(Collection entries)
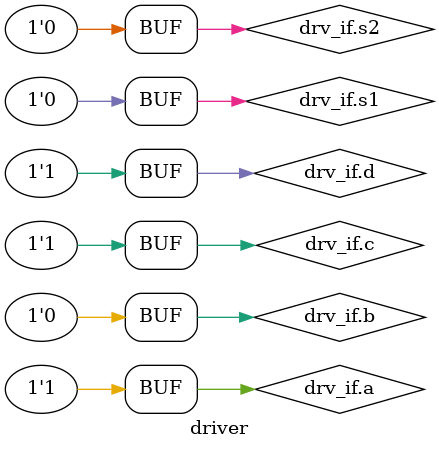
<source format=sv>
module driver (mul_4_1_if.master drv_if);

task run();
#10; drv_if.a= 1; drv_if.b= 0; drv_if.c= 0; drv_if.d= 1; drv_if.s1= 1; drv_if.s2= 1; 
#10; drv_if.a= 0; drv_if.b= 0; drv_if.c= 1; drv_if.d= 1; drv_if.s1= 0; drv_if.s2= 1;
#10; drv_if.a= 1; drv_if.b= 1; drv_if.c= 0; drv_if.d= 1; drv_if.s1= 1; drv_if.s2= 0;
#10; drv_if.a= 1; drv_if.b= 0; drv_if.c= 1; drv_if.d= 1; drv_if.s1= 0; drv_if.s2= 0;
endtask

initial run;

endmodule

</source>
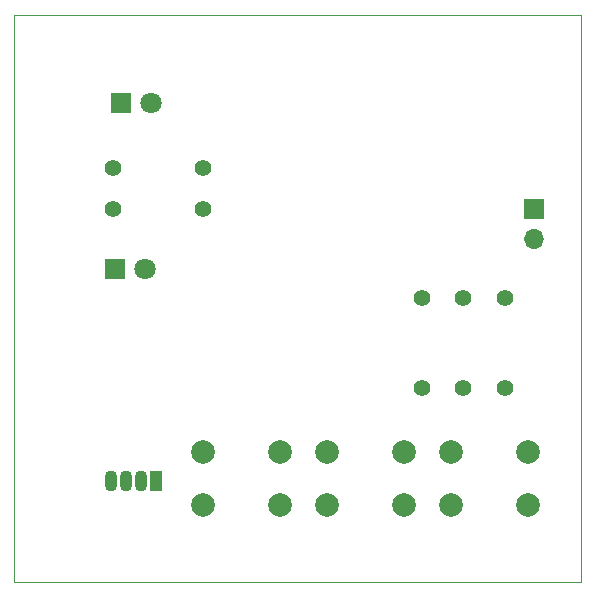
<source format=gbr>
G04 #@! TF.GenerationSoftware,KiCad,Pcbnew,(5.1.0)-1*
G04 #@! TF.CreationDate,2019-10-06T22:43:46-05:00*
G04 #@! TF.ProjectId,HHV_2019_SC,4848565f-3230-4313-995f-53432e6b6963,rev?*
G04 #@! TF.SameCoordinates,Original*
G04 #@! TF.FileFunction,Copper,L2,Bot*
G04 #@! TF.FilePolarity,Positive*
%FSLAX46Y46*%
G04 Gerber Fmt 4.6, Leading zero omitted, Abs format (unit mm)*
G04 Created by KiCad (PCBNEW (5.1.0)-1) date 2019-10-06 22:43:46*
%MOMM*%
%LPD*%
G04 APERTURE LIST*
G04 #@! TA.AperFunction,NonConductor*
%ADD10C,0.050000*%
G04 #@! TD*
G04 #@! TA.AperFunction,ComponentPad*
%ADD11C,1.800000*%
G04 #@! TD*
G04 #@! TA.AperFunction,ComponentPad*
%ADD12R,1.800000X1.800000*%
G04 #@! TD*
G04 #@! TA.AperFunction,ComponentPad*
%ADD13O,1.070000X1.800000*%
G04 #@! TD*
G04 #@! TA.AperFunction,ComponentPad*
%ADD14R,1.070000X1.800000*%
G04 #@! TD*
G04 #@! TA.AperFunction,ComponentPad*
%ADD15R,1.700000X1.700000*%
G04 #@! TD*
G04 #@! TA.AperFunction,ComponentPad*
%ADD16O,1.700000X1.700000*%
G04 #@! TD*
G04 #@! TA.AperFunction,ComponentPad*
%ADD17C,1.400000*%
G04 #@! TD*
G04 #@! TA.AperFunction,ComponentPad*
%ADD18C,2.000000*%
G04 #@! TD*
G04 APERTURE END LIST*
D10*
X90000000Y-98000000D02*
X90000000Y-50000000D01*
X138000000Y-98000000D02*
X90000000Y-98000000D01*
X138000000Y-50000000D02*
X138000000Y-98000000D01*
X90000000Y-50000000D02*
X138000000Y-50000000D01*
D11*
G04 #@! TO.P,D1,2*
G04 #@! TO.N,Net-(D1-Pad2)*
X101540000Y-57500000D03*
D12*
G04 #@! TO.P,D1,1*
G04 #@! TO.N,GND*
X99000000Y-57500000D03*
G04 #@! TD*
D11*
G04 #@! TO.P,D2,2*
G04 #@! TO.N,Net-(D2-Pad2)*
X101040000Y-71500000D03*
D12*
G04 #@! TO.P,D2,1*
G04 #@! TO.N,GND*
X98500000Y-71500000D03*
G04 #@! TD*
D13*
G04 #@! TO.P,D5,4*
G04 #@! TO.N,Net-(D5-Pad4)*
X98190000Y-89500000D03*
G04 #@! TO.P,D5,3*
G04 #@! TO.N,Net-(D5-Pad3)*
X99460000Y-89500000D03*
G04 #@! TO.P,D5,2*
G04 #@! TO.N,GND*
X100730000Y-89500000D03*
D14*
G04 #@! TO.P,D5,1*
G04 #@! TO.N,Net-(D5-Pad1)*
X102000000Y-89500000D03*
G04 #@! TD*
D15*
G04 #@! TO.P,J1,1*
G04 #@! TO.N,GND*
X134000000Y-66500000D03*
D16*
G04 #@! TO.P,J1,2*
G04 #@! TO.N,POS*
X134000000Y-69040000D03*
G04 #@! TD*
D17*
G04 #@! TO.P,R1,1*
G04 #@! TO.N,POS*
X106000000Y-63000000D03*
G04 #@! TO.P,R1,2*
G04 #@! TO.N,Net-(D1-Pad2)*
X98380000Y-63000000D03*
G04 #@! TD*
G04 #@! TO.P,R2,2*
G04 #@! TO.N,Net-(D2-Pad2)*
X98380000Y-66500000D03*
G04 #@! TO.P,R2,1*
G04 #@! TO.N,POS*
X106000000Y-66500000D03*
G04 #@! TD*
G04 #@! TO.P,R5,1*
G04 #@! TO.N,POS*
X124500000Y-74000000D03*
G04 #@! TO.P,R5,2*
G04 #@! TO.N,Net-(R5-Pad2)*
X124500000Y-81620000D03*
G04 #@! TD*
G04 #@! TO.P,R7,2*
G04 #@! TO.N,Net-(R7-Pad2)*
X131500000Y-81620000D03*
G04 #@! TO.P,R7,1*
G04 #@! TO.N,POS*
X131500000Y-74000000D03*
G04 #@! TD*
G04 #@! TO.P,R6,1*
G04 #@! TO.N,POS*
X128000000Y-74000000D03*
G04 #@! TO.P,R6,2*
G04 #@! TO.N,Net-(R6-Pad2)*
X128000000Y-81620000D03*
G04 #@! TD*
D18*
G04 #@! TO.P,S1,1*
G04 #@! TO.N,Net-(D5-Pad1)*
X106000000Y-91500000D03*
G04 #@! TO.P,S1,2*
G04 #@! TO.N,Net-(R5-Pad2)*
X106000000Y-87000000D03*
G04 #@! TO.P,S1,1*
G04 #@! TO.N,Net-(D5-Pad1)*
X112500000Y-91500000D03*
G04 #@! TO.P,S1,2*
G04 #@! TO.N,Net-(R5-Pad2)*
X112500000Y-87000000D03*
G04 #@! TD*
G04 #@! TO.P,S3,2*
G04 #@! TO.N,Net-(R7-Pad2)*
X133500000Y-87000000D03*
G04 #@! TO.P,S3,1*
G04 #@! TO.N,Net-(D5-Pad4)*
X133500000Y-91500000D03*
G04 #@! TO.P,S3,2*
G04 #@! TO.N,Net-(R7-Pad2)*
X127000000Y-87000000D03*
G04 #@! TO.P,S3,1*
G04 #@! TO.N,Net-(D5-Pad4)*
X127000000Y-91500000D03*
G04 #@! TD*
G04 #@! TO.P,S2,1*
G04 #@! TO.N,Net-(D5-Pad3)*
X116500000Y-91500000D03*
G04 #@! TO.P,S2,2*
G04 #@! TO.N,Net-(R6-Pad2)*
X116500000Y-87000000D03*
G04 #@! TO.P,S2,1*
G04 #@! TO.N,Net-(D5-Pad3)*
X123000000Y-91500000D03*
G04 #@! TO.P,S2,2*
G04 #@! TO.N,Net-(R6-Pad2)*
X123000000Y-87000000D03*
G04 #@! TD*
M02*

</source>
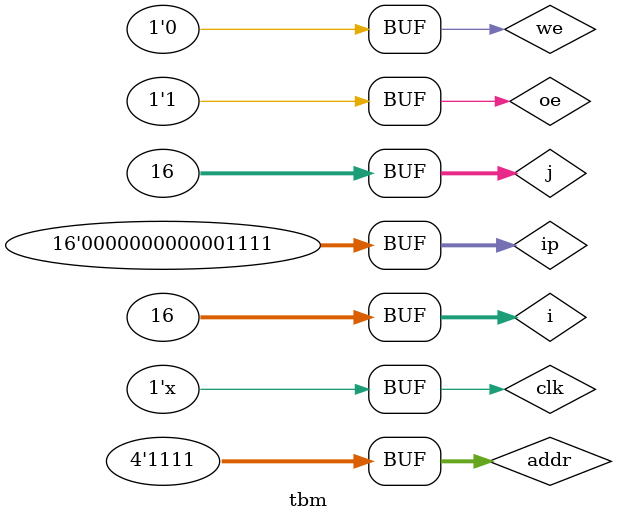
<source format=v>
module tbm ();
wire [15:0] op1,op2;
reg [15:0] ip;
reg [3:0] addr;
reg we,oe;
integer i,j;
reg clk=1;

memb tb2 (op1,ip,addr,we,oe,clk);
mems tb1 (op2,ip,addr,we,oe,clk);

always 
begin
 #5;  clk=~clk;
end

initial
begin
we=1; oe=0; addr=0; ip=0; #9
for (i=1; i<16; i=i+1)
begin
addr=i; ip=i; #10;
end
we=0; oe=1; addr=0; ip=0; #10
for (j=1; j<16; j=j+1)
begin
addr=j; ip=j; #10;
end
end
endmodule
</source>
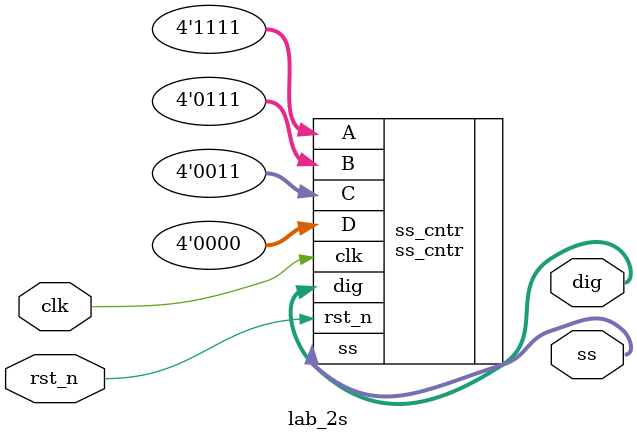
<source format=sv>
module lab_2s(
	(* altera_attribute = "-name IO_STANDARD \"3.3-V LVCMOS\"", chip_pin = "23" *)
	input clk,	
	(* altera_attribute = "-name IO_STANDARD \"2.5V\"", chip_pin = "64" *)
	input rst_n,
	(* altera_attribute = "-name IO_STANDARD \"3.3-V LVCMOS\"", chip_pin = "84, 76, 85, 77, 86, 133, 87" *)		
	output reg [6:0] ss,
	(* altera_attribute = "-name IO_STANDARD \"3.3-V LVCMOS\"", chip_pin = "73, 80, 74, 83" *)	
	output reg [3:0] dig);

	
ss_cntr #(.cm(500000))  //12500000 
	ss_cntr(.clk(clk), .rst_n(rst_n), .A(4'hf), .B(4'h7), .C(4'h3), .D(4'h0), .ss(ss), .dig(dig));
	

			
endmodule 
</source>
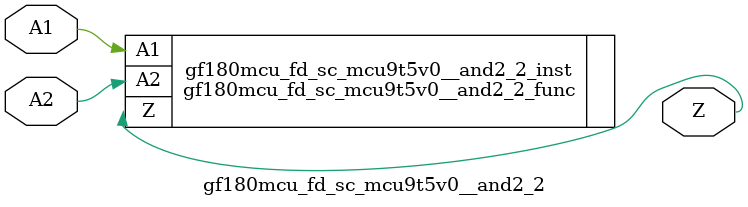
<source format=v>

module gf180mcu_fd_sc_mcu9t5v0__and2_2( A1, A2, Z );
input A1, A2;
output Z;

   `ifdef FUNCTIONAL  //  functional //

	gf180mcu_fd_sc_mcu9t5v0__and2_2_func gf180mcu_fd_sc_mcu9t5v0__and2_2_behav_inst(.A1(A1),.A2(A2),.Z(Z));

   `else

	gf180mcu_fd_sc_mcu9t5v0__and2_2_func gf180mcu_fd_sc_mcu9t5v0__and2_2_inst(.A1(A1),.A2(A2),.Z(Z));

	// spec_gates_begin


	// spec_gates_end



   specify

	// specify_block_begin

	// comb arc A1 --> Z
	 (A1 => Z) = (1.0,1.0);

	// comb arc A2 --> Z
	 (A2 => Z) = (1.0,1.0);

	// specify_block_end

   endspecify

   `endif

endmodule

</source>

§ **Assignment**
Each line of the data above containing the string "APERTURE" is to be copied.

§ **Solution to this problem**
G04 APERTURE LIST*
G04 APERTURE END LIST*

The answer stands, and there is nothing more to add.